* [Work item]:
Please reproduce the following records exactly, with nothing omitted.

* [Task input]:

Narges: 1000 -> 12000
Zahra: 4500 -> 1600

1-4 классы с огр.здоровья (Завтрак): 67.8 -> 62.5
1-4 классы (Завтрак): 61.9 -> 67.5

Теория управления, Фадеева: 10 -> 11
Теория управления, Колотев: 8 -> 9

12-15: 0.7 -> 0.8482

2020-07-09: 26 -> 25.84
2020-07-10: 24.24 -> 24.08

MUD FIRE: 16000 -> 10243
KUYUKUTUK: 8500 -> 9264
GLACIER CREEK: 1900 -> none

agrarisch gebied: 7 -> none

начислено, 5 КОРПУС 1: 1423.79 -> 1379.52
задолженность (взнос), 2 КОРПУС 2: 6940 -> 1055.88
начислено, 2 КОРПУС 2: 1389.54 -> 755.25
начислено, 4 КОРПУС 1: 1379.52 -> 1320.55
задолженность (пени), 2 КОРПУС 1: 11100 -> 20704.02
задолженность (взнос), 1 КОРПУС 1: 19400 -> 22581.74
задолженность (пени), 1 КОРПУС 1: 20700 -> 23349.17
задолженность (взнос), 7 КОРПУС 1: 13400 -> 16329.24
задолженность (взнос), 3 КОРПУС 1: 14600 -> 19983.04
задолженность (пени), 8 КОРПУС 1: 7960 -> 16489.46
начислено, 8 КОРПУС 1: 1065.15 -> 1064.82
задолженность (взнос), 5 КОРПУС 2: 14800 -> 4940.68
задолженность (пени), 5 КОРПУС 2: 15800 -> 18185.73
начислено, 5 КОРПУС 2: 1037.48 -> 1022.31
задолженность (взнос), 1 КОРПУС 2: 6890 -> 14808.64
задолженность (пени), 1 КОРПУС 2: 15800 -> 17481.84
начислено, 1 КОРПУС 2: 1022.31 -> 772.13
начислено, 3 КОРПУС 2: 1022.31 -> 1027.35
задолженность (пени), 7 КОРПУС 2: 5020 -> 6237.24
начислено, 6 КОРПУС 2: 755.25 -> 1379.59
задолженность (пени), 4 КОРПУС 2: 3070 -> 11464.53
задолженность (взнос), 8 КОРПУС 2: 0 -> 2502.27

* [Result for this task]:
Narges: 1000 -> 12000
Zahra: 4500 -> 1600

1-4 классы с огр.здоровья (Завтрак): 67.8 -> 62.5
1-4 классы (Завтрак): 61.9 -> 67.5

Теория управления, Фадеева: 10 -> 11
Теория управления, Колотев: 8 -> 9

12-15: 0.7 -> 0.8482

2020-07-09: 26 -> 25.84
2020-07-10: 24.24 -> 24.08

MUD FIRE: 16000 -> 10243
KUYUKUTUK: 8500 -> 9264
GLACIER CREEK: 1900 -> none

agrarisch gebied: 7 -> none

начислено, 5 КОРПУС 1: 1423.79 -> 1379.52
задолженность (взнос), 2 КОРПУС 2: 6940 -> 1055.88
начислено, 2 КОРПУС 2: 1389.54 -> 755.25
начислено, 4 КОРПУС 1: 1379.52 -> 1320.55
задолженность (пени), 2 КОРПУС 1: 11100 -> 20704.02
задолженность (взнос), 1 КОРПУС 1: 19400 -> 22581.74
задолженность (пени), 1 КОРПУС 1: 20700 -> 23349.17
задолженность (взнос), 7 КОРПУС 1: 13400 -> 16329.24
задолженность (взнос), 3 КОРПУС 1: 14600 -> 19983.04
задолженность (пени), 8 КОРПУС 1: 7960 -> 16489.46
начислено, 8 КОРПУС 1: 1065.15 -> 1064.82
задолженность (взнос), 5 КОРПУС 2: 14800 -> 4940.68
задолженность (пени), 5 КОРПУС 2: 15800 -> 18185.73
начислено, 5 КОРПУС 2: 1037.48 -> 1022.31
задолженность (взнос), 1 КОРПУС 2: 6890 -> 14808.64
задолженность (пени), 1 КОРПУС 2: 15800 -> 17481.84
начислено, 1 КОРПУС 2: 1022.31 -> 772.13
начислено, 3 КОРПУС 2: 1022.31 -> 1027.35
задолженность (пени), 7 КОРПУС 2: 5020 -> 6237.24
начислено, 6 КОРПУС 2: 755.25 -> 1379.59
задолженность (пени), 4 КОРПУС 2: 3070 -> 11464.53
задолженность (взнос), 8 КОРПУС 2: 0 -> 2502.27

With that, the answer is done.